Erdoğan, bu gurur verici tablonun Türk ekonomisinin kapasitesi yanında, çeşitliliğini de gösteren kayda değer bir referans olduğunu vurgulayarak şunları kaydetti:
"24 sektörden 300'ü aşkın katılımcı firmayı buluşturan B2B görüşmelerinde hedef 1 milyar dolarlık ticari işbirliği hacmine ulaşmaktır. Çarşamba gününden bu yana yapılan temaslarla inşallah bu rakamın da üzerine çıkıldığına inanıyorum. Artık bir MÜSİAD klasiği haline dönüşen bu başarılı organizasyon dolayısıyla derneğimizin yöneticilerini tek tek kutluyor, etkinliğin bugünlere gelmesine katkı veren herkesi şükranla yad ediyorum.

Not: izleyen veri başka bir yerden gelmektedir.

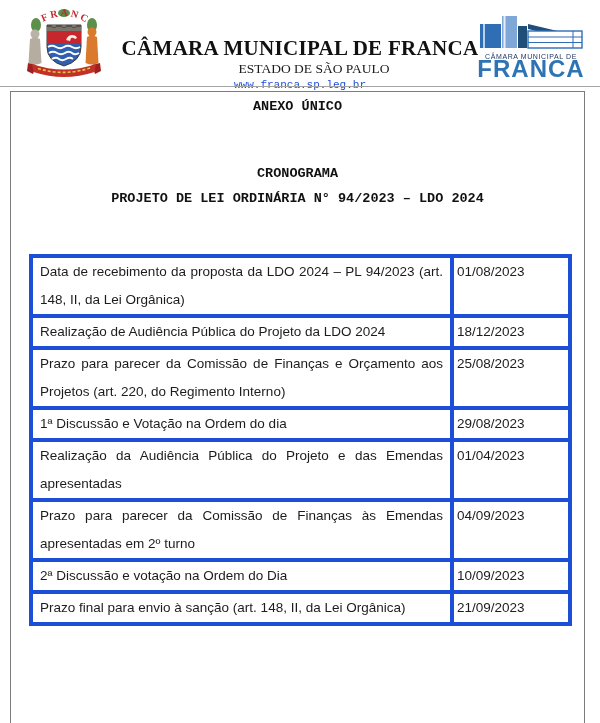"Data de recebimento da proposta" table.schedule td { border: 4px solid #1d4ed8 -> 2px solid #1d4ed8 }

Gerek katılımcılar, gerek fuarda sergilenen ürünler, gerekse etkinlikler noktasında göz doldurucu bir içeriğe sahip MÜSİAD EXPO'nun yoluna güçlenerek devam edeceğini ümit ediyorum."
Uluslararası İş Forumu'nun "insani ve iktisadi boyutuyla göç" teması altında tertiplenmesinin de ayrıca takdire şayan olduğunu dile getiren Erdoğan, "Forumda yapılan tartışmaların da hayırlara vesile olmasını diliyorum. Burada şu hususun altını öncelikle çizmek isterim. Göç konusu sadece bizim gibi geçiş güzergahındaki ülkeler için değil, gelişmiş-gelişmekte olan fark etmeksizin tüm dünya için günümüzün en hassas meselelerinden biridir. Türkiye açısından göç, dünyanın birçok ülkesine kıyasla çok daha eski bir kavramdır. Biz gerek coğrafi konumumuz, gerekse beşeri ve kültürel bağlarımız sebebiyle tarih boyunca göç hareketlerine muhatap olmuş bir ülkeyiz." ifadelerini kullandı.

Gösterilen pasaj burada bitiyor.